Perché, secondo te, i killer e i mandanti non sono mai stati trovati?

In gravissimi fatti mafiosi, come quello che ha colpito la nostra famiglia, è necessario, per individuare i killer ed i mandanti che si verifichi almeno una delle tre ipotesi che seguono. La prima, è che la Polizia Giudiziaria sia all'altezza della situazione dal punto di vista della professionalità. Quindi inquirenti che esaminino attentamente i fatti, che indaghino le circostanze sospette, che propongano iniziative alla Procura della Repubblica di competenza. Con estrema tristezza, devo riconoscere che la Pg incaricata non è stata all'altezza della circostanza. Mi è oscuro il motivo della suddetta inefficienza. Eppure, se è vero come unanimemente riconosciuto, che il vertice della mafia calabrese è nella Locride, non si capisce perché lo Stato, in questa zona, non impegna le migliori intelligenze investigative.  La seconda ipotesi, è che sia la Magistratura, da un punto di vista professionale, all'altezza della situazione.
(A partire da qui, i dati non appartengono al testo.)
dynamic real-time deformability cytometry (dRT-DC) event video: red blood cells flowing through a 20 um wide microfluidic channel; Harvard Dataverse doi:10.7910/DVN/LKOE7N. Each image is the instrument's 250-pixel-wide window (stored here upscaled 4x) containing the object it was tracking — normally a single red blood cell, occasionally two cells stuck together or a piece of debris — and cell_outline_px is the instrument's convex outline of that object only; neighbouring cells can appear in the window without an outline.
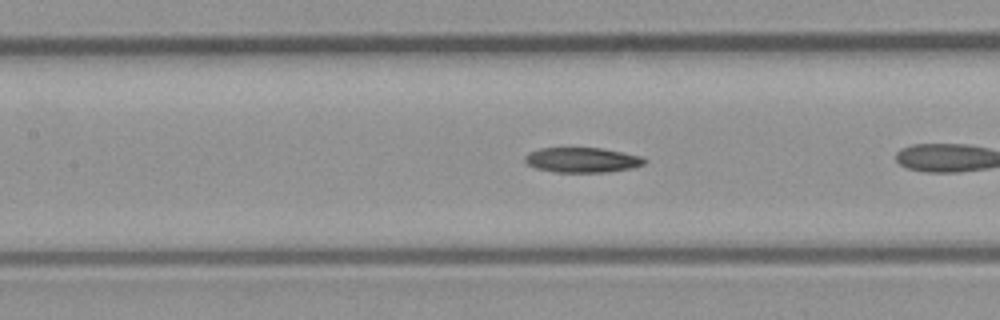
{"species": "common noctule bat (a hibernating species)", "species_latin": "Nyctalus noctula", "temperature_condition": "room temperature", "stored_images_in_passage": 44, "camera_frame_rate_fps": 3000, "um_per_image_px": 0.085, "animal": {"sex": "male", "body_mass_g": 23.1, "forearm_length_mm": 52.7}, "frame": {"image": 1, "passage_image": 19, "time_ms": 6.0, "image_size_px": [1000, 320], "cell_outline_px": [[648, 160], [644, 164], [632, 168], [608, 172], [556, 172], [536, 168], [524, 164], [524, 156], [528, 152], [540, 148], [600, 148], [640, 156]], "centroid_in_image_um": [49.44, 13.6], "position_along_channel_um": 158.0, "area_um2": 17.46}}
Ho ascoltato tanta gente civile ed onesta dal delitto di Totò, ma nessuno, mai, finora, ha esposto un concetto di sufficienza sul loro operato. Terza ed ultima ipotesi, è che qualcuno di quelli che sanno (almeno dodici persone dalle mie indagini) parlasse confessando il delitto al fine di liberarsi la coscienza. Ma, se è vero come sembra essere vero, che il delitto èstato pianificato dai vertici delle consorterie mafiose della zona, la possibilità di vedersi realizzata una simile ipotesi è rimandata alle calende greche. Bisognerebbe aspettare, eventualmente, un decadimento o un annullamento della potenza mafiosa di coloro che hanno organizzato il delitto. Ora come ora non mi sembra che ci sia stato alcun annientamento delle famiglie mafiose operanti sul territorio.Tale ipotesi richiede, forse, tempi biblici e pazienza cinese, per aspettare, con calma, in riva al fiume, per vedere il passaggio del cadavere degli assassini.
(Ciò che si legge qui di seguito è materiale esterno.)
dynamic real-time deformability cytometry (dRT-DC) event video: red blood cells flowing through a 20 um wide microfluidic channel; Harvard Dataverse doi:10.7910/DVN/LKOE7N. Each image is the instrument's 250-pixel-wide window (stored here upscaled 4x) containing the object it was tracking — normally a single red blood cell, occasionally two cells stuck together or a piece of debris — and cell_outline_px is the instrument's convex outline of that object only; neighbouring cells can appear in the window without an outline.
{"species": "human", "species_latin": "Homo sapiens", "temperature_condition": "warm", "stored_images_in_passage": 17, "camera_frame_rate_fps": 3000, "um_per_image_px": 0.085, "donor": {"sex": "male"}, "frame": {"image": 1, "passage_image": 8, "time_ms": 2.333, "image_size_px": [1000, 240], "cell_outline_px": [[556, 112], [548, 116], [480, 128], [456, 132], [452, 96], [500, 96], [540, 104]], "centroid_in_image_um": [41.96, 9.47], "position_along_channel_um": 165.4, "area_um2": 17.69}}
Tu però non ti sei arreso…

"Non solo non mi sono arreso, ma non mi arrenderò fintanto che non saranno assicurati alla legge i killer ed i mandanti di mio fratello. E questo atteggiamento, questa determinazione, l'ho fatta conoscere, da allora, ininterrottamente, a tutti coloro che a vario titolo hanno interagito con le indagini ed a quelli che, come me, hanno sete di giustizia. Per Totò, per se stessi e per tutta la Calabria".
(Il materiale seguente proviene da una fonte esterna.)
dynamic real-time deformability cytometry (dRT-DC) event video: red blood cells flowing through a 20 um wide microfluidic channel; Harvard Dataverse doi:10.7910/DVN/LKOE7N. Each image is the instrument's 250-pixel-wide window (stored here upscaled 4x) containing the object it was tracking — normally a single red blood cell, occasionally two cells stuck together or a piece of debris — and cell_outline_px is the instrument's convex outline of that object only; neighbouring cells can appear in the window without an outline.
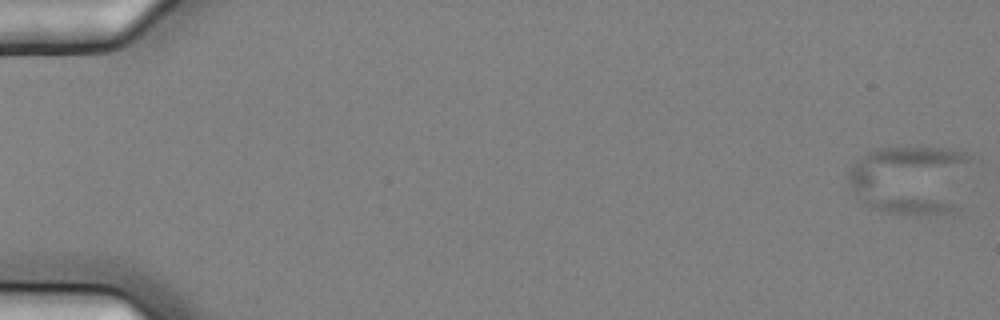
{"species": "common noctule bat (a hibernating species)", "species_latin": "Nyctalus noctula", "temperature_condition": "cold", "stored_images_in_passage": 4, "camera_frame_rate_fps": 3000, "um_per_image_px": 0.085, "animal": {"sex": "female", "body_mass_g": 25.1}, "frame": {"image": 1, "passage_image": 1, "time_ms": 0.0, "image_size_px": [1000, 320], "cell_outline_px": [[980, 160], [960, 212], [928, 216], [920, 216], [884, 212], [868, 208], [856, 196], [848, 184], [848, 172], [856, 160], [860, 156], [876, 148], [940, 148], [964, 152]], "centroid_in_image_um": [77.62, 15.32], "position_along_channel_um": 7.4, "area_um2": 53.06}}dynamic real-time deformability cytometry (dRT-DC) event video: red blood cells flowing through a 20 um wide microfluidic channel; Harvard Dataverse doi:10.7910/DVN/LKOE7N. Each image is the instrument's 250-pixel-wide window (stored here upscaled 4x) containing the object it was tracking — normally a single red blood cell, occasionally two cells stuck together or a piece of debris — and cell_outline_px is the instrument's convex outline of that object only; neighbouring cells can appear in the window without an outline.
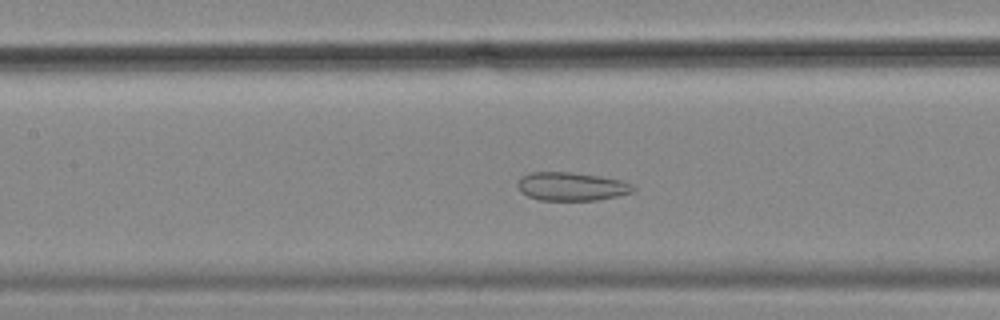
{"species": "common noctule bat (a hibernating species)", "species_latin": "Nyctalus noctula", "temperature_condition": "cold", "stored_images_in_passage": 57, "camera_frame_rate_fps": 3000, "um_per_image_px": 0.085, "animal": {"sex": "female", "body_mass_g": 18.4}, "frame": {"image": 1, "passage_image": 26, "time_ms": 8.333, "image_size_px": [1000, 320], "cell_outline_px": [[636, 188], [632, 192], [616, 196], [596, 200], [540, 200], [528, 196], [520, 192], [516, 184], [516, 180], [520, 176], [528, 172], [572, 172], [600, 176], [620, 180], [632, 184]], "centroid_in_image_um": [48.51, 15.84], "position_along_channel_um": 158.9, "area_um2": 19.31}}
Ti senti deluso dallo Stato?

"Lo Stato siamo tutti noi che ne facciamo parte. In quanto tale non è oggettivamente responsabile. Se, invece, come Stato intendiamo le persone che a vario titolo hanno rappresentato e rappresentano le istituzioni, delle quali sono un profondo e sincero sostenitore, l'argomento è totalmente diverso.Sì, sono deluso per la mancata efficienza, per la mancata volontà politica di porre rimedio ad un problema incancrenito nel tessuto sociale. La mafia è penetrata nei gangli del potere istituzionale senza che nessuno facesse niente. Senza che nessuno impugnasse il bisturi al fine di estirpare il cancro che sta necrotizzando compiutamente i tessuti vitali calabresi.
Quanta rettitudine imperversa. Quanti errori ed omissioni coprono colpa e dolo che nessuno ha interesse a portare alla luce? La mafia, come evidenziato da recenti indagini investigative, è molto capace, con la corruzione, a permeare ogni piccolo anfratto istituzionale. Tra la più totale indifferenza di chi di dovere".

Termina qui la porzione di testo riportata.